Scott Conant is a new force in Italian cuisine. Opening the ever classic Scarpetta in Miami and New York in 2008, this iconic restaurateur never fails to impress. Conant’s passion and innovative cuisine have made him a force to be reckoned with. Expanding to Toronto, Los Angeles, and Los Vegas, Conant’s Scarpetta has become a standard by which other Italian restaurants are now held to – a feat not easily accomplished. Growing up in an Italian-American household, it’s no wonder Conant has a natural Italian sensibility that other chefs would envy, as well as a genuinely infectious personality that’s hard to come by in any industry. Host of Food Network’s 24-hour Restaurant Battle, and a recurring judge on Chopped, Conant has become a classic restaurateur with an explosive career. In other words, he’s the definition of a new icon, and at the very least, someone The New Potato simply had to sit down with…
Can you describe what your ideal food day would be? Where would you go?
Those things always depend on what kind of experience I’m going for—an ideal food day could be lunch at the Spotted Pig or dinner at Eleven Madison Park. Those both make amazing food days, but I also love days of family gatherings and home cooked comfort food—whether I’m cooking or not.
What are your favorite places to travel for inspiration? What do you eat there?
My most recent inspirational trip was to Tokyo. I dined at Italian restaurants where Japanese chefs had worked in Italy for extended periods of time. I ate everything, whatever sounded interesting and different.

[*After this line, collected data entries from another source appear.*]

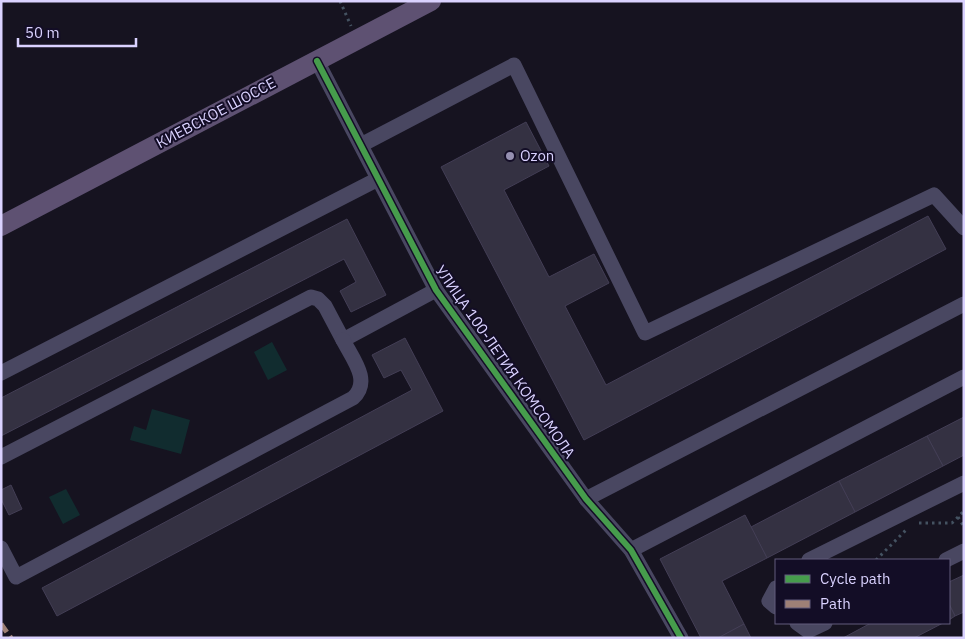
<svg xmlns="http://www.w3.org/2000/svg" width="965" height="639" font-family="'IBM Plex Sans',sans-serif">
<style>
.green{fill:#112c2f}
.building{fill:#343142;stroke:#433e55}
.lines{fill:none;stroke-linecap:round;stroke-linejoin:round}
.path{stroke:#445261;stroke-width:3;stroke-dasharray:2.5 4;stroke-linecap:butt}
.minor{stroke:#494761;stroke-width:15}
.major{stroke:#5e5172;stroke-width:20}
.quiet{stroke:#9e8076;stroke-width:5;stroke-dasharray:10 5;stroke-linecap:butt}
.cycleway-casing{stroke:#130d26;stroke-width:9}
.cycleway{stroke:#469c4c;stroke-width:6}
.poi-dot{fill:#958fb1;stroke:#130d26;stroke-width:2}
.labels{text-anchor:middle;stroke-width:4;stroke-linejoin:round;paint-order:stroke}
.street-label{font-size:15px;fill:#dad2ff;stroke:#130d26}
.poi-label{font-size:15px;fill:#dad2ff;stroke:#130d26;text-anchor:start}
</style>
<rect width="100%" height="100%" fill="#161320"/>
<g class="green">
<polygon points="272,342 287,370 268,380 254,352"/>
<polygon points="152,409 190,420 181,454 130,440 134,426 146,430"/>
<polygon points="66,489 80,515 63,524 49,497"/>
</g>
<g class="building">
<polygon points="526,122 549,166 504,190 549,277 594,254 609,283 565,306 606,385 928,216 946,249 584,440 441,167"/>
<polygon points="347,219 386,295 351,312 340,291 356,282 344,259 1,436 1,398"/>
<polygon points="405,338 443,411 57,616 42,588 412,390 401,370 384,378 372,355"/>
<polygon points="964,417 964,455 943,466 927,436"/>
<polygon points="927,436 943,466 855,512 839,481"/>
<polygon points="839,481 855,512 767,558 751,527"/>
<polygon points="11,485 22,509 9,515 1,499 1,490"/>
<polygon points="745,515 767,558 722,581 744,624 718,638 701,638 660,559"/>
<polygon points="964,575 964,612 955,616 949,604 949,582"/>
<polygon points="949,604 955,616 949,620"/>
<polygon points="871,623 943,623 914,638 843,638"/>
<polygon points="744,624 751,638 718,638"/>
</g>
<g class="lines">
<g class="path">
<polyline points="340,1 351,26"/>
<polyline points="958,517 964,527"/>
<polyline points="919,523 952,523 964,511"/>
<polyline points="876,560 908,528"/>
</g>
<g class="minor">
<polyline points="317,61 436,290 586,499 631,550 681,638"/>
<polyline points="361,145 514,65 645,333 934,195 964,228"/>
<polyline points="1,373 378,179"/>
<polyline points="1,457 311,297 318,299 325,306 343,340 436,290"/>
<polyline points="586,499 964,304"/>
<path d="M1,548L16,577L353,398C372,381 352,358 343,340"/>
<polyline points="631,550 964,377"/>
<polyline points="809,560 964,483"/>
<polyline points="946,560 964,551"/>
<polyline points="776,588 769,601 776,607"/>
<polyline points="797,623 808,631 825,623"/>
</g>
<polyline class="major" points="1,226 431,1"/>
<polyline class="quiet" points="1,624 11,638"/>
<defs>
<polyline id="cycleway" points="317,61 436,290 586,499 631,550 681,638"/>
</defs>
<use href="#cycleway" class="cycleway-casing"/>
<use href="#cycleway" class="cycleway"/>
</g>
<circle class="poi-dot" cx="510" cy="156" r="5"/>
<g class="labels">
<g class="street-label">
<text transform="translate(216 113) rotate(-28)" y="5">КИЕВСКОЕ ШОССЕ</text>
<text transform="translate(505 362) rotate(55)" y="5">УЛИЦА 100-ЛЕТИЯ КОМСОМОЛА</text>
</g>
<g class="poi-label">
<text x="520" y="161">Ozon</text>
</g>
</g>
<rect width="965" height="639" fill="none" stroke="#dad2ff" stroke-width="5"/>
<rect x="775" y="559" width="175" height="65" fill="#130d26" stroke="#635c7d"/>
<rect x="785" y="575" width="25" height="8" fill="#469c4c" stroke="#635c7d"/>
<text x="820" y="584" font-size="15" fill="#dad2ff">Cycle path</text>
<rect x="785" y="600" width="25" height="8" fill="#9e8076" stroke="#635c7d"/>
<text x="820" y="609" font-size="15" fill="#dad2ff">Path</text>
<path d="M18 38v8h118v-8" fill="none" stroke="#dad2ff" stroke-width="2.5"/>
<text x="25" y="38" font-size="15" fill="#dad2ff" stroke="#130d26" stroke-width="4" paint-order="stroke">50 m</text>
</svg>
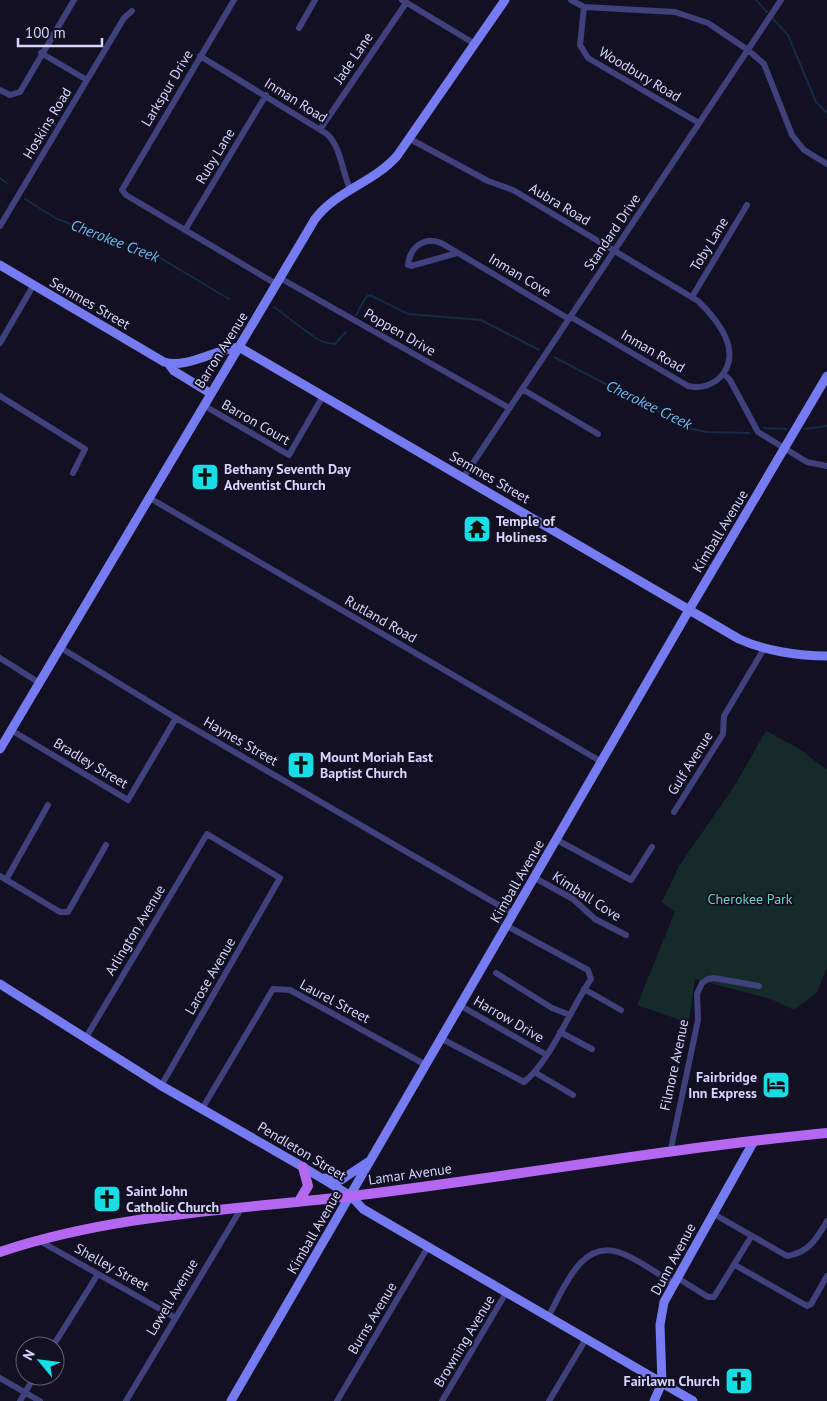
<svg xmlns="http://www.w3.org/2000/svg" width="827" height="1401" font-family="'PT Sans',sans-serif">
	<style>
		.green { fill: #142b29 }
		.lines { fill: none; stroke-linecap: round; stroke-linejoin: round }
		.stream { stroke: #152b47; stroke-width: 2 }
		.street { stroke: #40417c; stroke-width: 6 }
		.secondary { stroke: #767bf1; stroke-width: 9 }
		.primary { stroke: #b467f0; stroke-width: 10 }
		.labels { text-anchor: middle; stroke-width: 4; stroke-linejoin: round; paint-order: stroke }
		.street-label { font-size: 14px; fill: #d7d5fb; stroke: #121022 }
		.poi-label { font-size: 14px; font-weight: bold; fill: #d7d5fb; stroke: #121022; text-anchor: start }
		.park-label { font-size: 14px; fill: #68d4b2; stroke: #121022 }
		.water-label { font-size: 15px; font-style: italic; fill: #6dbcf0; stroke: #121022 }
	</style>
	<rect width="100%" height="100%" fill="#121022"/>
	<path class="green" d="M766 731 798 748 827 770V967L817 992 794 1010 771 999 695 979 689 1023 637 1005 675 912 662 902 679 866 735 785Z"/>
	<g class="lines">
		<path class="stream" d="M756 0 767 12
			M773 19 788 35 816 102 827 113
			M0 178 8 184
			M25 199 57 219 152 253 229 299
			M274 307 314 337 323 342 335 344 346 332
			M356 315 366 297 370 295 408 314 481 320 539 350
			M554 357 692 429 707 432 749 433
			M764 428 787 429
			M805 429 827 426"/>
		<path class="street" d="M402 0 475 44
			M571 0 584 7 675 12 708 23 748 50 764 64 792 135 804 150 827 164
			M584 7 580 45 588 58 699 123
			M299 28 315 0
			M41 53 87 80
			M200 56 327 134C341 147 342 171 350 189
			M0 90 10 95 20 92 74 0
			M321 128 406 3
			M410 139 488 181 513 190 698 301C709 311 722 327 727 341 737 368 715 392 688 386L571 317
			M122 190 234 0
			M122 190 126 195 276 284
			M0 226 124 18 132 11
			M185 230 266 95
			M457 253 411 266 408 265C410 246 426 235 443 244L569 319
			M280 278 509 408
			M692 297 747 205
			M0 343 33 286
			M724 374 730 380 758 432 807 462 827 466
			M522 389 598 434
			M0 396 85 449 73 473
			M203 405 289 455 323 396
			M463 478 781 0
			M148 497 602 762
			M61 648 176 718 514 914
			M0 658 38 682
			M11 730 128 800 176 718
			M674 812 723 734 724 716 765 647
			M557 840 631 880 652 847
			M0 876 60 912H68L106 845
			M535 878 573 899 595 919 626 935
			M6 880 48 805
			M496 973 552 1008 570 1015
			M584 989 621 1010
			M461 1006 545 1054
			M560 1032 592 1049
			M85 1039 207 834 280 878 161 1086
			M442 1039 524 1082C550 1062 571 1008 591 979L588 970 507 926
			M536 1073 573 1095
			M202 1109 273 989 290 990 426 1065
			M670 1153 698 1020 697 994 702 983 708 979 714 978 759 986
			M712 1213 787 1256C809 1253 817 1238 827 1221
			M38 1240 174 1317
			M735 1265 807 1306 811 1304 827 1276
			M676 1277 708 1297H714L751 1237
			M548 1317C563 1291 580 1240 618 1252 637 1258 656 1273 673 1283
			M53 1346 98 1274
			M0 1378 40 1401
			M20 1401 35 1376
			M126 1401 242 1207
			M337 1401 428 1247
			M442 1401 506 1293
			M549 1401 586 1339"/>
		<path class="secondary" d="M0 265 164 362C186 369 214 350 239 347L739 639C765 651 799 656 827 656
			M168 363 174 371 210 393
			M0 749 315 219C337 190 373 183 397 156L505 0
			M0 984 160 1085 303 1167 351 1196 363 1209 693 1401
			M324 1178 341 1180 368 1162
			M231 1401 689 610 827 376
			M654 1401 662 1383 660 1325 664 1302 754 1141"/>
		<path class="primary" d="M299 1201 308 1186 303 1167
			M0 1252C113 1214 234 1210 352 1196 511 1177 668 1148 827 1133"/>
	</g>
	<defs>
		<symbol id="church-square" viewBox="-11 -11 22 22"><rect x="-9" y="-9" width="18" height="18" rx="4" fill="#17dee5" stroke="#121022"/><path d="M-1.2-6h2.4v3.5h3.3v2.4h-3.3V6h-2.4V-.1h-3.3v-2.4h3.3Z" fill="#111"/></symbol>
		<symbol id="temple-square" viewBox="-11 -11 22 22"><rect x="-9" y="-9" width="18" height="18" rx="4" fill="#17dee5" stroke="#121022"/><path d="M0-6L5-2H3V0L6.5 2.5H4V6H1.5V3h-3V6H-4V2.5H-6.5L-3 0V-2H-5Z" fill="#111"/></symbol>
		<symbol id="hotel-square" viewBox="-11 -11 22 22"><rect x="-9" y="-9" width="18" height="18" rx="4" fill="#17dee5" stroke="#121022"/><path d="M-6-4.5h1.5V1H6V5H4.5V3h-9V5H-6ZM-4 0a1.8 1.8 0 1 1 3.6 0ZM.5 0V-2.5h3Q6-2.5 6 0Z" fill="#111"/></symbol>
	</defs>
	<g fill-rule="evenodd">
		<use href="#church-square" x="189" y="461" width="32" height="32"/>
		<use href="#temple-square" x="461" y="513" width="32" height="32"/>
		<use href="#church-square" x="285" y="749" width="32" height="32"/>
		<use href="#hotel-square" x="760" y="1069" width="32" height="32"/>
		<use href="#church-square" x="91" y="1183" width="32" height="32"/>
		<use href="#church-square" x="723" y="1365" width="32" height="32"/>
	</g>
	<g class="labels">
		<g class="street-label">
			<text transform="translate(353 58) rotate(-56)" y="5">Jade Lane</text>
			<text transform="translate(640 74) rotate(31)" y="5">Woodbury Road</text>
			<text transform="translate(167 88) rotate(-59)" y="5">Larkspur Drive</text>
			<text transform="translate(296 100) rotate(32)" y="5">Inman Road</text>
			<text transform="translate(47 123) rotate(-59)" y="5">Hoskins Road</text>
			<text transform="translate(215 156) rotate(-59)" y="5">Ruby Lane</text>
			<text transform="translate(560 204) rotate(31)" y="5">Aubra Road</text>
			<text transform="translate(612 232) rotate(-56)" y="5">Standard Drive</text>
			<text transform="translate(709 244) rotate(-59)" y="5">Toby Lane</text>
			<text transform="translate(520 275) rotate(31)" y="5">Inman Cove</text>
			<text transform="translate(90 303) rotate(30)" y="5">Semmes Street</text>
			<text transform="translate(400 332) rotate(30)" y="5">Poppen Drive</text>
			<text transform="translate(221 350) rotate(-58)" y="5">Barron Avenue</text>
			<text transform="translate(653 351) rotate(30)" y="5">Inman Road</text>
			<text transform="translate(256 422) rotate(30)" y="5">Barron Court</text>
			<text transform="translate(490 477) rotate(30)" y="5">Semmes Street</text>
			<text transform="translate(720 531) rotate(-59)" y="5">Kimball Avenue</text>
			<text transform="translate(381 619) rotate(30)" y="5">Rutland Road</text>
			<text transform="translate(241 741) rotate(30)" y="5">Haynes Street</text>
			<text transform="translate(91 763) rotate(31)" y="5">Bradley Street</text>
			<text transform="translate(690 763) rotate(-58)" y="5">Gulf Avenue</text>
			<text transform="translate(517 881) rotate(-60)" y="5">Kimball Avenue</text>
			<text transform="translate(587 896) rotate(33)" y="5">Kimball Cove</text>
			<text transform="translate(135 930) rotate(-59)" y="5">Arlington Avenue</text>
			<text transform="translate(210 976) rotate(-60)" y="5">Larose Avenue</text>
			<text transform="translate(335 1001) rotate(28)" y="5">Laurel Street</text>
			<text transform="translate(509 1019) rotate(30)" y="5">Harrow Drive</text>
			<text transform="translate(674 1065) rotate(-78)" y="5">Filmore Avenue</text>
			<text transform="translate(302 1151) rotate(31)" y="5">Pendleton Street</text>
			<text transform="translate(410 1174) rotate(-8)" y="5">Lamar Avenue</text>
			<text transform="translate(314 1232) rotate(-60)" y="5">Kimball Avenue</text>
			<text transform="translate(673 1259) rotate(-62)" y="5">Dunn Avenue</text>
			<text transform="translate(112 1267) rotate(29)" y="5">Shelley Street</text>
			<text transform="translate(172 1297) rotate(-59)" y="5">Lowell Avenue</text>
			<text transform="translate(372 1318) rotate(-59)" y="5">Burns Avenue</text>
			<text transform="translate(464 1341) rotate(-59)" y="5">Browning Avenue</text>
		</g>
		<g class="poi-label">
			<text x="224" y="474">Bethany Seventh Day<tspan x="224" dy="16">Adventist Church</tspan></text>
			<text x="496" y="526">Temple of<tspan x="496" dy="16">Holiness</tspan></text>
			<text x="320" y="762">Mount Moriah East<tspan x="320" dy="16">Baptist Church</tspan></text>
			<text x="757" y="1082" text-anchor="end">Fairbridge<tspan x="757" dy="16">Inn Express</tspan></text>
			<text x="126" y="1196">Saint John<tspan x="126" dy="16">Catholic Church</tspan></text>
			<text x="720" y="1386" text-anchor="end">Fairlawn Church</text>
		</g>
		<g class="park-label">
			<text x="750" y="904">Cherokee Park</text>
		</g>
		<g class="water-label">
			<text transform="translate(115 241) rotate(21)" y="5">Cherokee Creek</text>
			<text transform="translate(649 405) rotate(26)" y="5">Cherokee Creek</text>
		</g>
	</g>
	<g transform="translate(40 1361) rotate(299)"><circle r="24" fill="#121022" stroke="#615f79"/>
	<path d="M0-4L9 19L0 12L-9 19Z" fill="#17dee5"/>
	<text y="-8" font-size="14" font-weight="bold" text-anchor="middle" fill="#d7d5fb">N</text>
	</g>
	<path d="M18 38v8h84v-8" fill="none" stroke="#d7d5fb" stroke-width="2.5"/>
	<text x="25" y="38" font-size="15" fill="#d7d5fb" stroke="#121022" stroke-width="4" paint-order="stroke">100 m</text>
</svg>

Where would you like to travel for inspiration that you haven’t been to yet?
Thailand, Portugal, and Malaysia.
As one of the most respected Italian chefs, what should we all know about Italian cuisine? What’s the trick to executing it so well?
Italian cuisine is about simplicity executed well. The reverence Italians hold product in is my starting point for cooking.
What ingredients make everything better? Which do you find overrated? Why?
I happen to love extra virgin olive oil, crushed red pepper, and garlic. I think tapioca maltodextrin is overrated because I don’t understand the whole powder thing…it makes for a great presentation but as far as creating flavors, I’m not so sure. Perhaps I haven’t done it correctly.